1, 1 ': memory cell, 2: pull-up element (load),
3: multiplexer, 4, 4 ': high voltage source, 5: low voltage source, WL: word line, BL, * BL: bit line pair, BL
0, * BL0: bit line pair, BL1, * BL1: bit line pair, DL, * DL: data line pair, Y0, Y1: bit line selection signal, SW0, SW1, SW0 ', SW1':
Selection switch for pseudo ground line, V _GND , V _GND0 ,
V _GND1 : Pseudo ground line, Q1, Q2: Pch MOS transistor, Q3, Q4, Q3 ', Q4', Q5, Q6: Nch
MOS transistor, QH0, QH1: Pch MOS transistor, VDD: high-potential power supply, GND: ground.

Claims (2)

[Claims] 1. A memory cell comprising a flip-flop for holding 1-bit information and a first switch means for controlling activation / inactivation of the cell by a selection signal, the memory cell being provided with the selection signal.
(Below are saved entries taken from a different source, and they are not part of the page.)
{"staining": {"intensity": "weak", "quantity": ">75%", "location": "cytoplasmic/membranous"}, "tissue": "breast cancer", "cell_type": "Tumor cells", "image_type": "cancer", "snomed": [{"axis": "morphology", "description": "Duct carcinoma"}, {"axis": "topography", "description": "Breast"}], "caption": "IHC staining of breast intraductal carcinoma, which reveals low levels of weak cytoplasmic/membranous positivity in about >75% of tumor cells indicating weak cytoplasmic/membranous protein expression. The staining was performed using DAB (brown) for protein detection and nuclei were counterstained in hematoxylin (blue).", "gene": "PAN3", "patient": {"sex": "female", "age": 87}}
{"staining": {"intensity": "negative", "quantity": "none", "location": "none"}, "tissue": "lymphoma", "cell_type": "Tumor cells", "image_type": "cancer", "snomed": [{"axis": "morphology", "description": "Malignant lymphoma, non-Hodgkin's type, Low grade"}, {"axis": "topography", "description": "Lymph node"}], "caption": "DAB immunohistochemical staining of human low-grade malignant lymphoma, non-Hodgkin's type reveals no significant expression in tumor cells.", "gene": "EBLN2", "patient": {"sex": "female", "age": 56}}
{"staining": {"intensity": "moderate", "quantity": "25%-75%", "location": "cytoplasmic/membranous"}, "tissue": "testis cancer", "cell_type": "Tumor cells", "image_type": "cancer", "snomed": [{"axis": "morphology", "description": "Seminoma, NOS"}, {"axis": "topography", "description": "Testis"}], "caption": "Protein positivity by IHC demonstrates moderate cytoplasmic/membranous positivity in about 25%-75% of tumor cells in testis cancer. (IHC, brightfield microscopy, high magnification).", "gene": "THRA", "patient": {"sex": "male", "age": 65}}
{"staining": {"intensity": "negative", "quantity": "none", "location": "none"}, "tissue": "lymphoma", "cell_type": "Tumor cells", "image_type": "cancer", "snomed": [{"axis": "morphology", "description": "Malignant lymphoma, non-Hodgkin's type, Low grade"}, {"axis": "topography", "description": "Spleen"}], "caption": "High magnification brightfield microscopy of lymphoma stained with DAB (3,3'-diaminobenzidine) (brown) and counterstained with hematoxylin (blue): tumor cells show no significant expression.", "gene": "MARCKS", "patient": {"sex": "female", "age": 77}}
In a memory cell array configured by arranging a plurality of word lines in the direction of a word line for transmission and a bit line for transmitting input / output data, the low potential power supply nodes of a plurality of memory cells connected to the same bit line are connected to a common pseudo ground line. A low-level first voltage that is at or near the ground potential when the bit line is selected, and is higher than the first voltage when the bit line is not selected and A memory cell array provided with a second switch means for applying a second voltage capable of holding information. 2. A means for applying the second voltage to the pseudo ground line is provided, and the pseudo ground line is replaced by the first switch when the bit line is selected instead of the second switch means. 3. The memory cell array according to claim 1, further comprising a third switch means connected to the voltage of 1 and not connected when the bit line is not selected.